Mid-week I happened to on my way home from a petroleum cleanup site in Houlton when she called me. Wife found a small private farm advertising the 5 week old Aussie Pups the Uncle Henrys. I was right near by and planned to meet her at the farm. While standing among two litters of baby Aussies one of them walk up behind us, tap me on the foot, and sat down at heel position. As if to say, 'Hey, Pick Me."
After waiting a few weeks for him to grow to 8 weeks by the 10th week we had started a puppy obedience training class. This went very well, thou the memorable moment was when we learned that he could be submissive and peed on the floor from fear of the training woman once. But from that we learned how to use the clicker training technique and his behavioral keys to understand how to maximize his potential.
Shortly afterward Wife took Watson for agility training classes. This mostly served to reinforce voice commands. When he was 3 and 4 years old Wife also found a woman in Stonington who had sheep and did herding instruction. That was expensive but worth it for the few extra voice commands he learned, such as 'out' 'in' and the hand commands to wave him left or right.

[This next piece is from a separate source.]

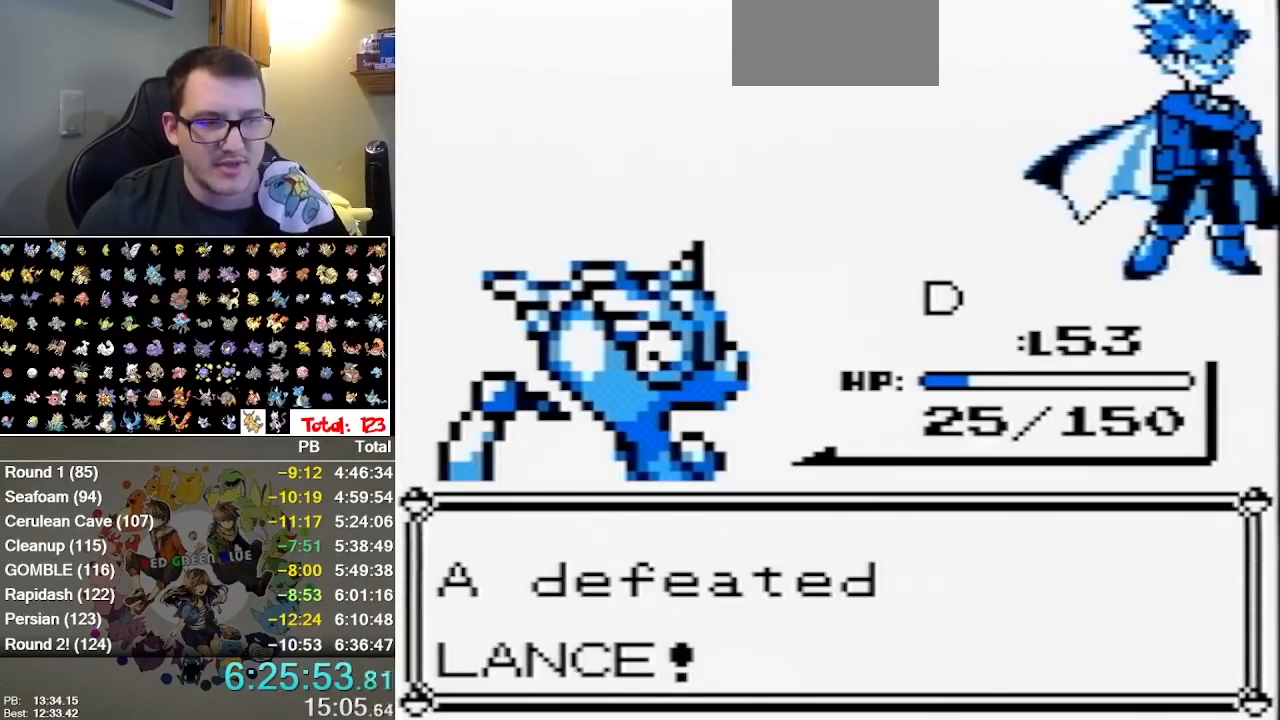
{"dt_ms": 1000, "buttons": ["A"], "events": [[50, "A", "up"], [50, "B", "down"], [117, "A", "down"], [117, "B", "up"], [183, "A", "up"], [183, "B", "down"], [250, "A", "down"], [250, "B", "up"], [317, "B", "down"], [383, "B", "up"], [467, "B", "down"], [600, "A", "up"], [667, "A", "down"], [667, "B", "up"], [767, "A", "up"], [817, "A", "down"], [883, "A", "up"], [883, "B", "down"], [950, "A", "down"], [950, "B", "up"]]}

An incredibly loving dog Watson would lick the wax out of your ear then move over to your mouth if you'd let him. More than once he basically 'french kissed' me. So gross. Snuggling in bed was an exceptional skill.
Every day, rain or shine, 365 days a year he demanded high energy play. And we gave it to him just about as much as he needed and we could handle. During winter Wife and I would often switch half way through a session so that the other could warm up by the fire inside. Frisbee was his athletically preferred sport, following a close second with chasing an 10" rubber ball (Jolly Ball).
In short he was the best dog ever.
But it only took three weeks. He had developed a cough. We took him to the vet and found that his lympnodes were swollen but it might me a result of kennel cough. He was given some meds, that by Wednesday we knew were not working. Watson stopped eating. And running much. And was now sleeping out side for the whole night, alone.
I went back to the vet with W ('W' pronounced Dubya, short for Watson) and I was told that he had lymphoma. Cancer of the lymph system. This was not good. We got a referral to a vet in Portland and got the next available visit.
Tuesday 9:30. When I got in with the vet tech and started to give her some background on W, I totally started crying. BooHoo-n' even. I knew by now. I had a whole day to google the shit out of the topic. And by this morning his eye had tinted yellow. A sign of jaundice and an indication of cancer migration into his liver. The Portland vet said he was to Stage IV probably even V by this point. That indicated to me how aggressive the disease was. We, of course, talked about the chemo treatments but it just does not make sense to spend that kind of money (5-grand) only to extend our own emotional and physical agony. And he may only live for 6 months. No. That is not good for us or him.
I texted Wife, she was at work:
'Can you come home?''Why?''To say goodbye'.
I had scheduled for the vet to lay Watson down that afternoon. I had too, it was the only way. We went in at 1:50pm.
Holding Watson as he died, hearing and watching as he exhaled his last two spastic breaths was without a doubt the saddest day of my life and I feel a profound deep sadness for him.
We decided to have him cremated. The place that conducted it did an excellent job, and even included some clipping of his fur and a little certificate with his paw stamp.
I will miss Watson forever.
We got Watson, a Red Merle colored, Australian Shepard, in Old Town, Maine in May 2003.
He died of lymphoma on November 9, 2010.